Kanzlerin Angela Merkel (CDU) wehrte sich zu Gipfelbeginn gegen Forderungen, die sogenannte Balkanroute für Flüchtlinge für geschlossen zu erklären - und widersprach damit einem Entwurf für die Abschlusserklärung. Merkel sagte: «Es kann nicht darum gehen, dass irgendetwas geschlossen wird.»

Treffen verlängert

Die EU-Staaten stellten sich auf weitere politische Zugeständnisse an die Türkei ein, unter anderem auf ein Vorziehen von geplanten Reiseerleichterungen für türkische Staatsbürger. Allerdings pocht Ankara nach Angaben der staatlichen türkischen Nachrichtenagentur Anadolu nicht nur Visaerleichterungen, sondern auf Visafreiheit.

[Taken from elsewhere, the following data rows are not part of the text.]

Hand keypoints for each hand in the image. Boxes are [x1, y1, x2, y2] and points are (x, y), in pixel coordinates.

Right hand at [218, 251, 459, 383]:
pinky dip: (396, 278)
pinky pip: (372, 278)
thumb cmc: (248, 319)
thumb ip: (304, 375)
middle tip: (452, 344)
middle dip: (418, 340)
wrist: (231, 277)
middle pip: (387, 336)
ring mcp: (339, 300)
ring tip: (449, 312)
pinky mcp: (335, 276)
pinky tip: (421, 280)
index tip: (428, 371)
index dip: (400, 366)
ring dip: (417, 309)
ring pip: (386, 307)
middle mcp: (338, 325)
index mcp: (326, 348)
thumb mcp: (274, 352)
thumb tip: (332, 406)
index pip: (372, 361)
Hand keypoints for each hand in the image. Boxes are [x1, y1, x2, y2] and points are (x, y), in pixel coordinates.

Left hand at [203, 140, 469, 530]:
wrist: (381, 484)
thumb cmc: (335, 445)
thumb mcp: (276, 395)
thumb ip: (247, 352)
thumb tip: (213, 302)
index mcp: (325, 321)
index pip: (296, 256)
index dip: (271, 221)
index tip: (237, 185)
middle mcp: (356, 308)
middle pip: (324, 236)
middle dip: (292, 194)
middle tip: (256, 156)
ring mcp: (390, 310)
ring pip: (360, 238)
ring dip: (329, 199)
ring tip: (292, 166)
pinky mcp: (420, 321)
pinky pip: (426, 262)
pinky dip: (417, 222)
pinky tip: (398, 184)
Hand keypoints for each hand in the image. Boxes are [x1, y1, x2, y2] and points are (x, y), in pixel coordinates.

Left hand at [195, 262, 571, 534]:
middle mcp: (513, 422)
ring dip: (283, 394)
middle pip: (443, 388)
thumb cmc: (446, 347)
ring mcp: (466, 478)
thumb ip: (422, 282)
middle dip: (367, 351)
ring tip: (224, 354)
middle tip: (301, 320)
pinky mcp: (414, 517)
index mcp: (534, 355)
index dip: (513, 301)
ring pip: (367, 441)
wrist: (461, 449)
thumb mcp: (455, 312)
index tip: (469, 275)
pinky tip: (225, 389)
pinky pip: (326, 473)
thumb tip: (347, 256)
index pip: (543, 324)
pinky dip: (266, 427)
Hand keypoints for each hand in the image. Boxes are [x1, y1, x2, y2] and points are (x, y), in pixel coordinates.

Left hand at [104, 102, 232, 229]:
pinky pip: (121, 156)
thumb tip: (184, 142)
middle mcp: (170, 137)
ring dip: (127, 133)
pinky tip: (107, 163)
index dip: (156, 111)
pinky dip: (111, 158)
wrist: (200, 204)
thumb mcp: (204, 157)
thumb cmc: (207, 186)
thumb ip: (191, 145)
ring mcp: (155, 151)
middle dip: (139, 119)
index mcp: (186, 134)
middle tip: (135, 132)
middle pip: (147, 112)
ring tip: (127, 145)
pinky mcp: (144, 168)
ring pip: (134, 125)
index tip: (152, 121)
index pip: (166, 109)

Die neuen Vorschläge von Ministerpräsident Ahmet Davutoglu brachte die gesamte Gipfelplanung durcheinander - das eintägige Treffen wurde bis in den Abend hinein verlängert. Davutoglu sagte, das Ziel des neuen Vorschlags sei, «Leben von Flüchtlingen zu retten und diejenigen zu entmutigen, die die verzweifelte Lage der Flüchtlingen missbrauchen und ausnutzen wollen».

Drei Milliarden Euro

Im Gegenzug könnte die EU künftig alle illegal einreisenden Migranten wieder in die Türkei zurückschicken - also nicht nur Wirtschaftsflüchtlinge, sondern auch Syrer. Flüchtlingen soll so der Anreiz genommen werden, sich Schlepperbanden anzuvertrauen. Damit die Türkei mit der Last nicht alleine bleibt, will sie aber für jeden zurückgebrachten Migranten einen auf legalem Weg in die EU schicken. Diplomaten sprachen von der «Eins-zu-Eins»-Formel.

Über den Vorschlag Davutoglus berichteten am Rande des Gipfels EU-Parlamentschef Martin Schulz und Diplomaten. Das Europaparlament, sei bereit, einer Auszahlung weiterer Gelder zuzustimmen, sagte Schulz. «Drei Milliarden sind in der Debatte.»

Streit um Pressefreiheit

Bei den Visaerleichterungen war ein Inkrafttreten im Juni im Gespräch. Sie sollten eigentlich frühestens im Oktober kommen. Die EU hatte der Türkei bereits im vergangenen November drei Milliarden Euro zur besseren Versorgung syrischer Flüchtlinge im Land zugesagt. Nach Schätzungen der Vereinten Nationen leben heute 2,7 Millionen syrische Flüchtlinge in der Türkei - und es werden monatlich mehr.

Belastet wurden die Verhandlungen zur Flüchtlingsfrage durch das Vorgehen der türkischen Justiz gegen die größte Oppositionszeitung Zaman. Sowohl türkische Oppositionspolitiker als auch Staats- und Regierungschefs warnten vor einem Verrat europäischer Prinzipien. «Es kann (...) nicht sein, dass wegen der Flüchtlingsfrage andere Werte, die für Europa wichtig sind, wie Pressefreiheit, einfach über Bord geworfen werden», sagte Luxemburgs Premier Xavier Bettel.